While emerging platforms make it simpler for businesses to work with bots and to deploy them across multiple messaging app platforms more easily, none of these solutions is able to address how to easily make bots on every platform.

Existing bot platforms function like a layer over a business’ back-end, aimed only at solving the narrow issue of bot development. What these bot platforms don’t do is deliver a true “digital core” to a company that can serve as a cloud back-end for the entire company.

There’s a growing need in this brave new world of bots to answer some key questions about function and sustainability.

  • How can a business make bots that play well with all existing core systems and business processes?
  • Where should bots be hosted?
  • How quickly can the logic of a bot be changed after it has been created?
  • How can a bot be connected not to a single messaging app, but to multiple platforms?
  • How can we analyze a bot’s performance?

Businesses now stand at the beginning of a bot revolution, making it extremely important for companies to select the right IT strategy from the start. What businesses need is a single operating system for bots to emerge, one that makes it possible to very easily create, set up, and host bots for any messaging app or front-end.

What would a bot OS look like?

For starters, businesses would need to have systems that allowed the creation of back-end logic for any bot, the power to connect a bot to any internal or external service as needed, and the ability to react to users’ commands in real time.
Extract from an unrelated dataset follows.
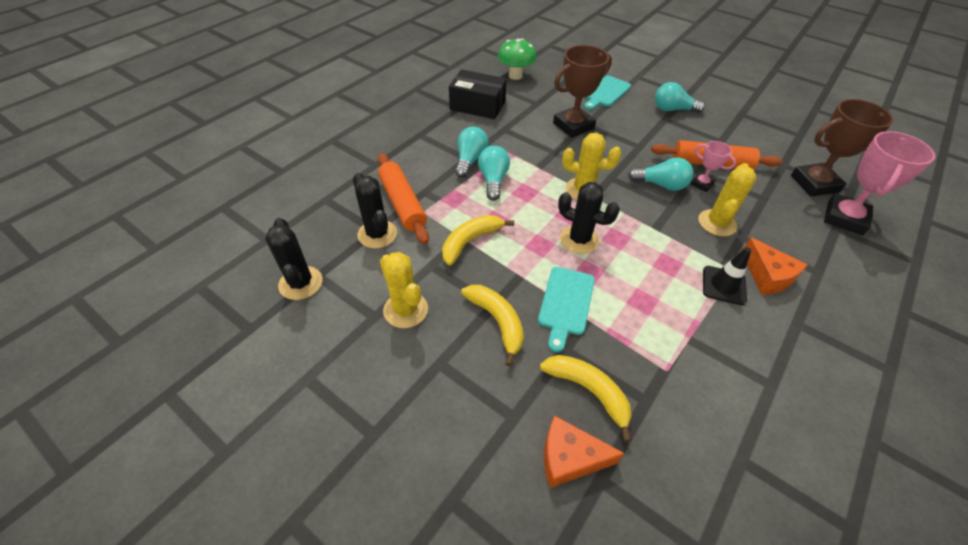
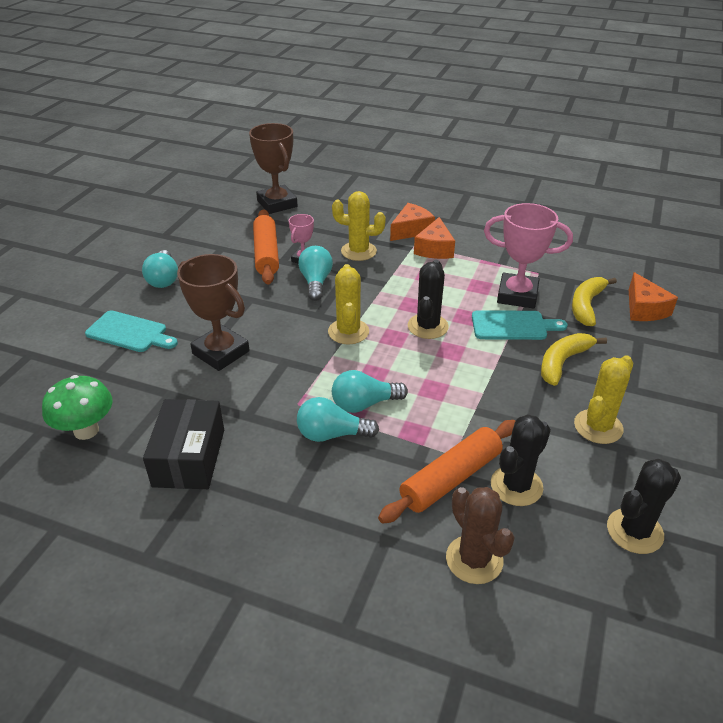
camera: 105 degrees left, 10 degrees down
(337, 195) = (474, 559): none -> brown cactus
(470, 241) = (477, 401): yellow banana -> none
(724, 285) = (435, 249): black traffic cone -> orange cheese
(844, 218) = (320, 194): pink trophy -> pink trophy (517, 295)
This will require an event-driven architecture that anticipates and is able to respond to a tremendous breadth of scenarios. Once a basic bot is created in this operating system, it needs to be easily accessible via the desired messaging apps, web, mobile apps, and any other appropriate channel. It must be a full OS for the business it serves. A true “digital core,” if you will.

Comprehensive bot management goes beyond simple bot production and deployment. It needs to not only deliver fully capable bots to any external channel, but also integrate with ease to access all of a business’ core systems, preparing those businesses to thrive in our new bot-based reality. Welcome, bot overlords.